Cezaevini yapanlar yalıtıma çok dikkat etmişler. Helal olsun. Kullandıkları malzeme nasıl bir şeyse, acı geçirmiyor kardeşim. Adama vuruyoruz. Bağırıyor. Ses geçiyor ama acı hücre duvarlarını, kapısını zorlasa bile çıkamıyor dışarıya. Hep içerde kalıyor. Toplayıp bir köşeye yığıyoruz onları. Sonra çuvallayıp ihtiyacı olanlara satıyoruz. Böylece ek gelir sağlamış oluyoruz. Acıya kimin ihtiyacı var demeyin. İnternete veriyoruz reklamı. Her malın alıcısı oluyor işte. Yoksa bir gardiyan maaşıyla geçinilir mi? (sf.18)

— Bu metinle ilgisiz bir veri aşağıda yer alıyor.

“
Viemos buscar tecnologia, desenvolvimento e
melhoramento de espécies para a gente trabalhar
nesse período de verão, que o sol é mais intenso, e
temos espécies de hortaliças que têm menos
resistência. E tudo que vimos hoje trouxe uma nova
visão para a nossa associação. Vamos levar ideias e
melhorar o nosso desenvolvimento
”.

Akif Hasan Kaya, tutarlı bir gerçekçi ve yaşadığı ortamı/dünyayı iyi ölçebilen bir toplumcu. Daima mazlumdan yana; hem de basit manada bir “toplumcu-gerçekçi” tavırdan oldukça uzak, yetkin bir şekilde kotararak yapıyor bunu. Öyküyü, hikâye anlatmayı ciddiye alan, ama bu ciddiyet içinde en fazla da okuru ciddiye aldığı için onu sıkmayan, bunaltmayan bir anlatıcı. Öyküler ile okuru baş başa bıraktığı zaman, okuyucunun öyküleri tekrar kurarak okura olaylara başka türlü bakabilme imkânını sunan bir kalem. Ve yine Cortázar’ın o meşhur sözünden ilhamla bitirirsek bu yazıyı, öyküleriyle nakavt eden bir yazar diyebiliriz Akif Hasan Kaya için; bu öykülerin sonunda mazlumlardan yana gardınızın düşmemesi mümkün değil, onlarla hemhal olmamanız. Kara da olsa, gerçek öyküler hepsi demiştik çünkü.

“Ölmüş Oyuncaklar Müzesi” ziyaretçilerini bekliyor; yani sizi, okurunu.